Инспектор криминальной полиции Эва Монссон не ошибалась, сказав, что Томми Санделль встретит Рождество со снегом. Ее прогноз оправдался на большей территории Швеции. Бывали дни, когда термометр за моим окном в Стокгольме показывал минус девятнадцать по Цельсию – температура скорее для эскимосов, чем для жителей современного европейского города.

Но в то утро, двигаясь на север от Мальмё, я быстро привык к окружающему меня белому безмолвию. Нервозность от загадочных писем и неприятных вопросов Эвы Монссон постепенно улеглась. С тех пор я не получал мейлов на эту тему. Напротив, поступило несколько запросов с радио и телевидения с предложениями, касающимися Томми Санделля и найденной рядом с ним мертвой женщины.

Одни меня заинтересовали, другие нет.

Все зависело от того, обещали мне деньги или нет и предлагали ли мне добираться до студии или радиостанции на такси.

На одну программу планировалось пригласить известного не то криминолога, не то другого специалиста по преступлениям – в общем, очень популярную личность, и нас с Эвой Монссон.

Я, разумеется, интересовал их только в связи с Томми Санделлем. Ей же предстояло рассказать о сумасшедшем, расстреливающем в Мальмё эмигрантов. Собственно, Эва не занималась этим делом, просто редакция решила восполнить ею наблюдающийся в криминальных программах недостаток умных и хорошеньких женщин. Эва подходила по всем статьям, кроме того, она не ругалась на камеру.

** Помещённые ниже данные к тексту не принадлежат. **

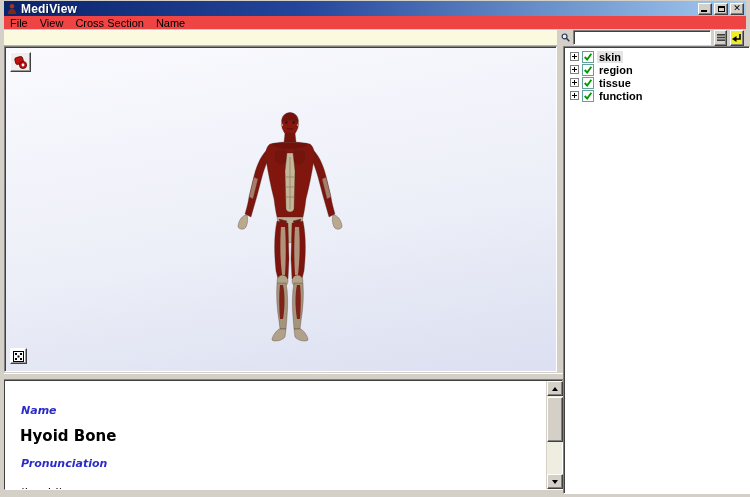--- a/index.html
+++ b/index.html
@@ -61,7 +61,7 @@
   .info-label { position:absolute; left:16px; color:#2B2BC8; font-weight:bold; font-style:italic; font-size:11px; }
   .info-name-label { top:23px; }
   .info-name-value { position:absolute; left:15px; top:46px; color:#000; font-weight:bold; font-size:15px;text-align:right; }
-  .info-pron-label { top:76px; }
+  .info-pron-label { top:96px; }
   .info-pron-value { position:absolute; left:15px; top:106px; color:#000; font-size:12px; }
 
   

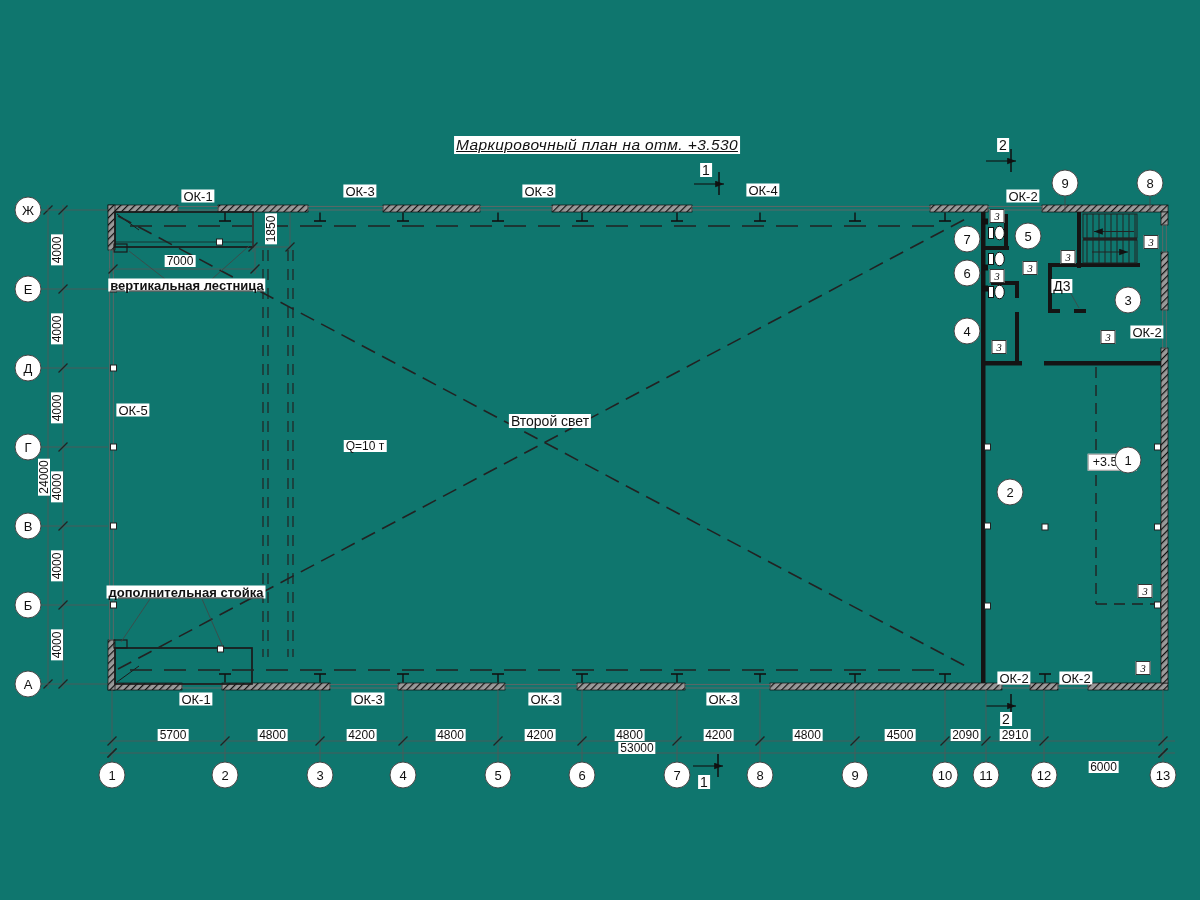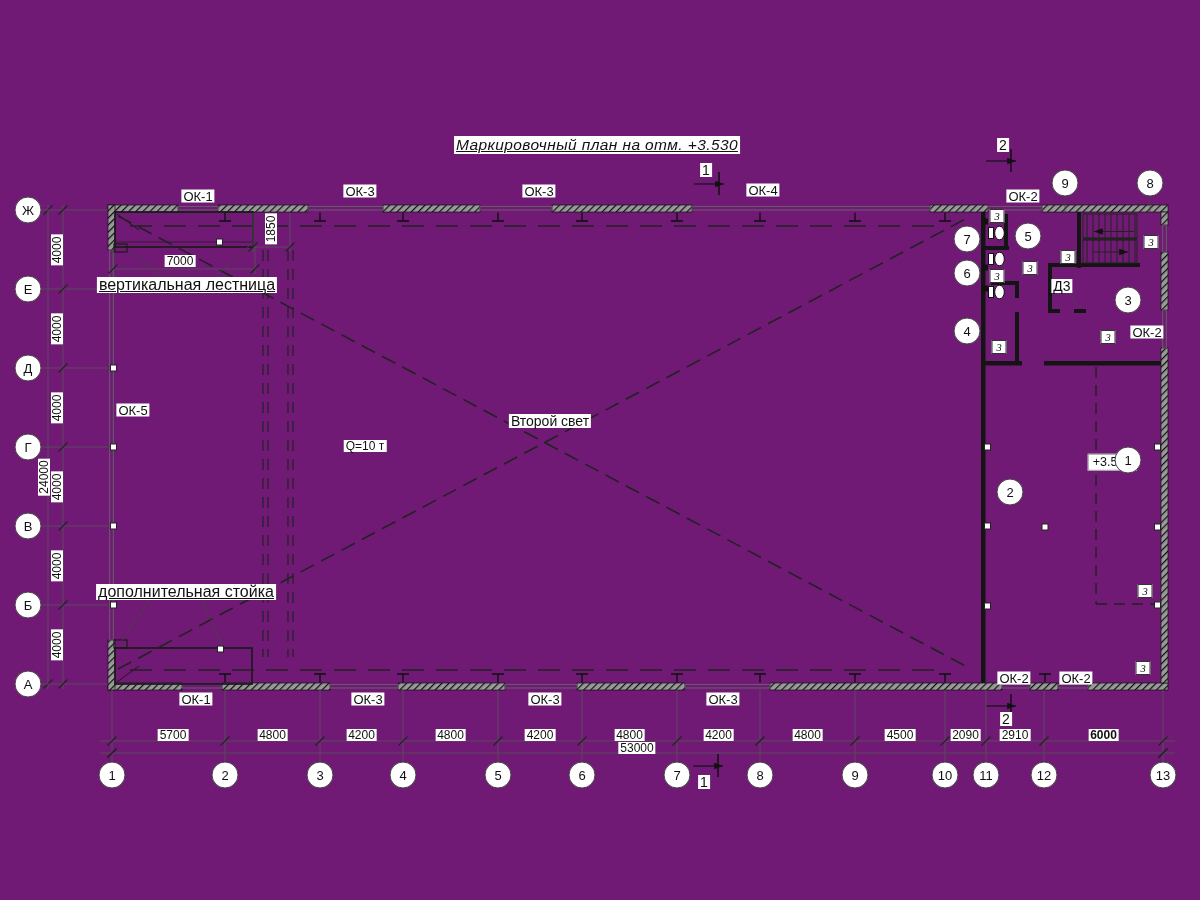--- a/index.html
+++ b/index.html
@@ -3,7 +3,7 @@
 <meta charset="utf-8">
 <style>
   html,body{margin:0;padding:0;background:#fff;}
-  #plan{position:relative;width:1200px;height:900px;background:#701a75;overflow:hidden;
+  #plan{position:relative;width:1200px;height:900px;background:#0f766e;overflow:hidden;
         font-family:"Liberation Sans",sans-serif;}
   #geom{position:absolute;left:0;top:0;}
   .lbl{position:absolute;transform:translate(-50%,-50%);font:13px "Liberation Sans",sans-serif;

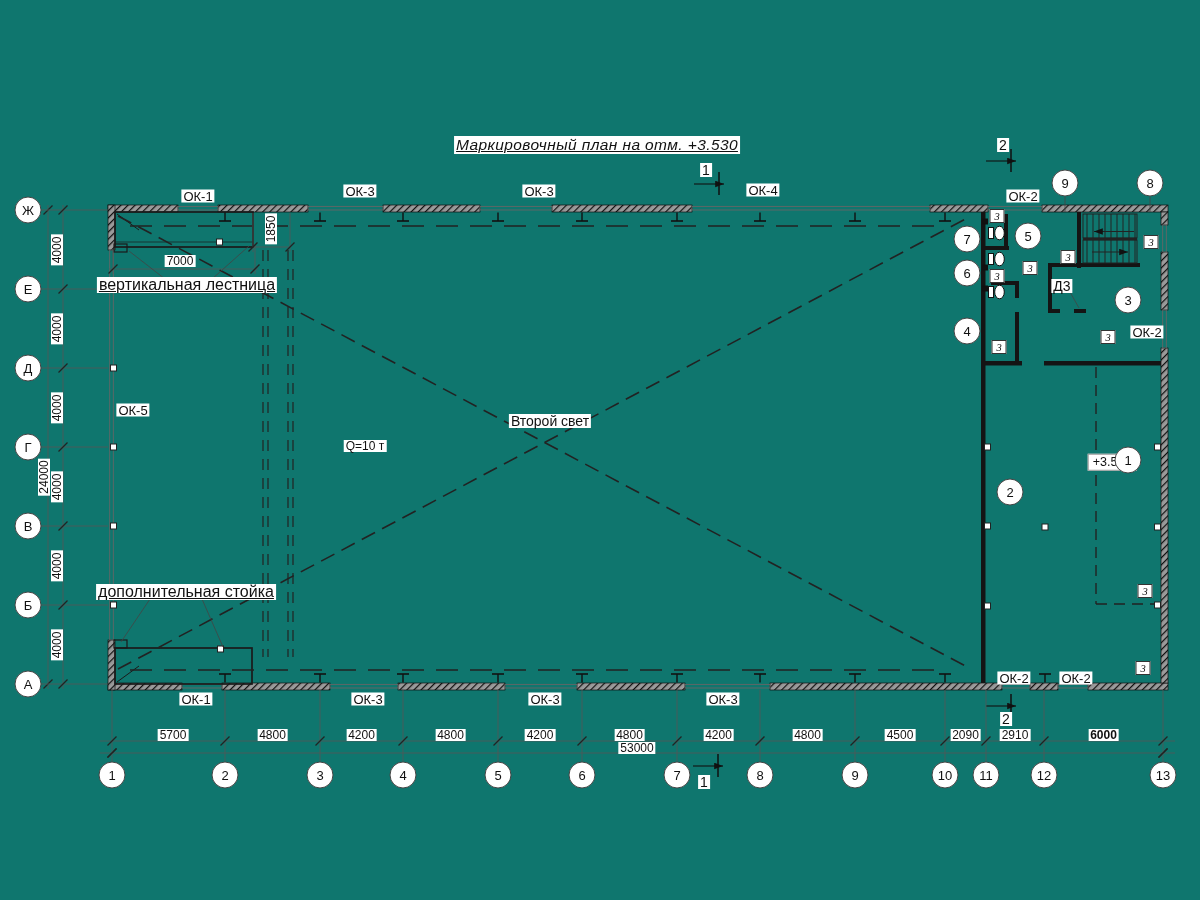--- a/index.html
+++ b/index.html
@@ -11,7 +11,7 @@
   .dim{font-size:12px;}
   .rot{transform:translate(-50%,-50%) rotate(-90deg);}
   .title{font:italic 15.5px "Liberation Sans",sans-serif;text-decoration:underline;letter-spacing:.4px;}
-  .ul{text-decoration:underline;font-size:16px;}
+  .ul{text-decoration:underline;font-size:13px;font-weight:bold;}
   .small{font-size:12px;margin-left:40px;}
   .sec{font-size:14px;}
   .boxed{border:1px solid #999;padding:1px 4px;font-size:12.5px;}

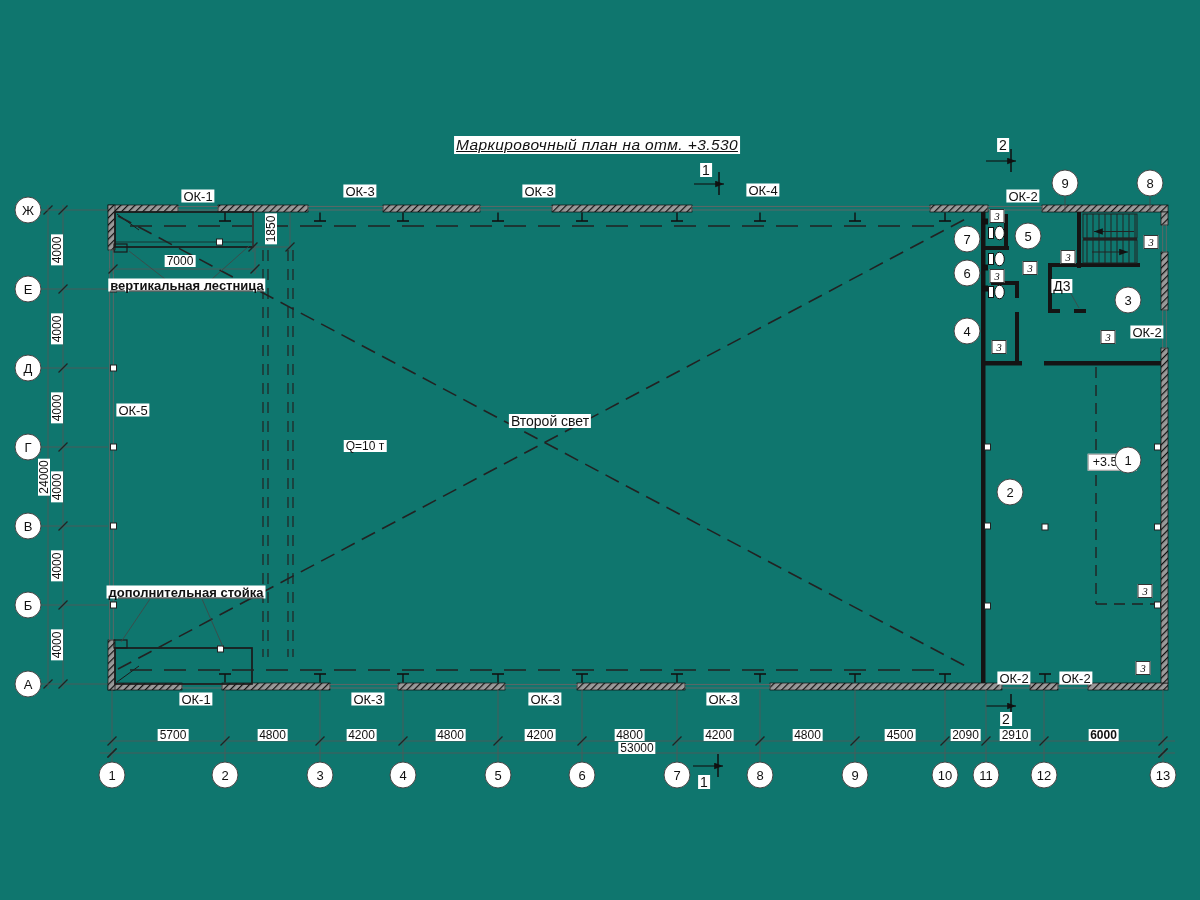--- a/index.html
+++ b/index.html
@@ -323,7 +323,7 @@
       <div class="lbl dim" style="left: 900px; top: 735px; text-align: right;">4500</div>
       <div class="lbl dim" style="left: 965.5px; top: 735px;">2090</div>
       <div class="lbl dim" style="left: 1015px; top: 735px;">2910</div>
-      <div class="lbl dim" style="left: 1103.5px; top: 735px; font-weight: bold;">6000</div>
+      <div class="lbl dim" style="left: 1103.5px; top: 767px;">6000</div>
       <div class="circ" style="left: 28px; top: 210px;">Ж</div>
       <div class="circ" style="left: 28px; top: 289px;">Е</div>
       <div class="circ" style="left: 28px; top: 368px;">Д</div>

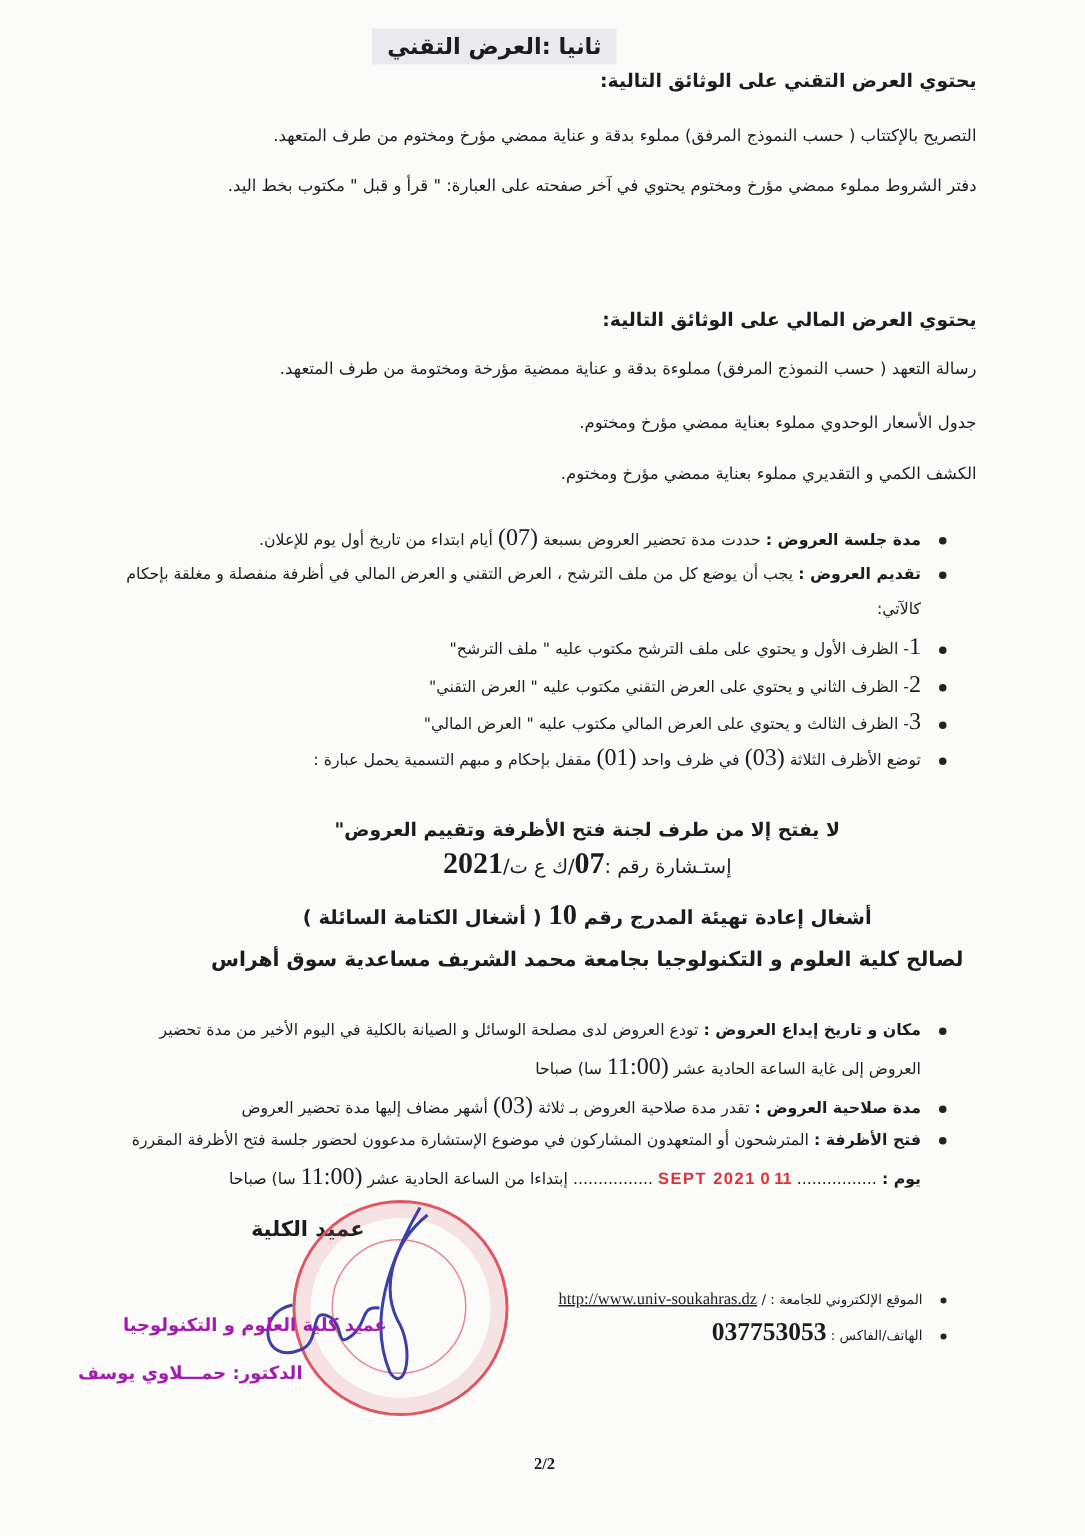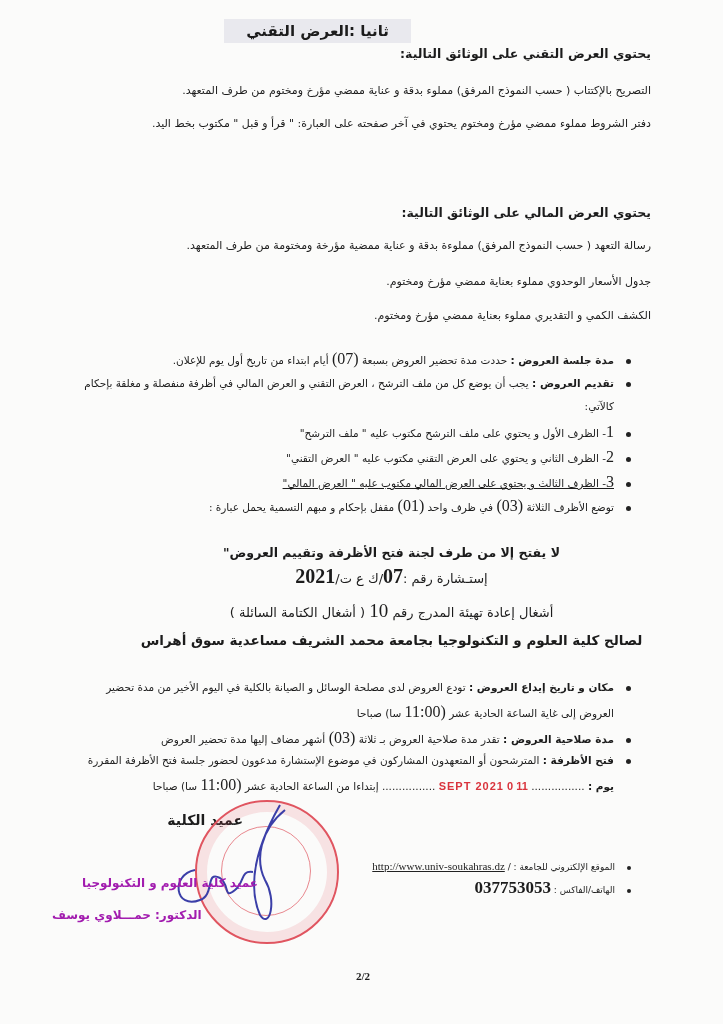--- a/index.html
+++ b/index.html
@@ -14,7 +14,7 @@
   .abs { position:absolute; }
   .heading-box {
     background:#e9e9ee; font-weight:bold; font-size:15px;
-    padding:3px 22px; white-space:nowrap;
+    padding:3px 10px; white-space:nowrap;
   }
   .line { font-size:11px; white-space:nowrap; }
   .line.bold { font-weight:bold; font-size:12.5px; }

– Черт, как холодно! – воскликнула она, войдя с улицы.

В студии Эва использовала совсем другой язык, в котором, помимо всего прочего, не было и намека на сконский говор.

Они повезли нас в «Лидмар». В этом отеле – замечательный бар, где мы и выпили, а потом я пригласил Эву пообедать в ресторане на Риддарсгатан, в котором сам часто бывал.

– Ты не разговаривал с Санделлем в Стокгольме? – спросила Эва.

– Нет, – ответил я. – Ожидал встретить его в радиостудии, но он так и не явился. Возможно, это к лучшему. Кажется, он не готов к беседе со мной. Я с ним тоже.

На самом деле все обстояло не совсем так.

Я гадал, есть ли у Эвы Монссон тайны от меня? Я ведь так и не сказал ей о человеке с мешками денег, который шикнул на Томми и велел ему спать. Загадочное электронное письмо тоже от нее утаил. Сам не знаю зачем.

– И как там у вас с ней?

– С кем? – удивился я.

– С той, с которой ты встретился в Мальмё.

– Об этом ты, похоже, знаешь больше моего, – буркнул я неожиданно грубо.

– Ты всегда так нервничаешь, когда речь заходит о ней?

Эва права, не стоило так волноваться.

Возможно, на меня опять действовала полная луна, а я не замечал.

– Где вы видетесь? Ты водишь ее сюда?

– Кого?

– Не знаю. Ее.

– Нет, не вожу.

– Ты, помнится, говорил, что вы познакомились на конференции в Стокгольме, и я почему-то решила, что именно здесь.

Я ничего не ответил. Не мог сказать ей, что все началось с дегустации вина. Эва, конечно же, навела бы справки. Я вообще не знал, что придумать, – слишком трудно обмануть настоящего следователя.

– Мы сидели совсем в другом месте, – наконец выдавил я.

– Сидели? – переспросила она. – Звучит так, будто вы выпивали. Раньше ты называл это конференцией.

– Называй как угодно.

Она отложила приборы:

– А теперь я хочу большую чашку свежемолотого кофе и коньяк.

По Мальмё разгуливал маньяк, охотившийся на эмигрантов, – современный вариант «человека с лазером»[19], и я увидел в этом подходящую тему для беседы, но Эва не клюнула.

– Мне нечего сказать о нем, даже телевизионщикам, – отрезала она. – Я не настолько глупа, чтобы не понимать, почему они меня выбрали. Но от приглашений в Стокгольм никогда не отказываюсь.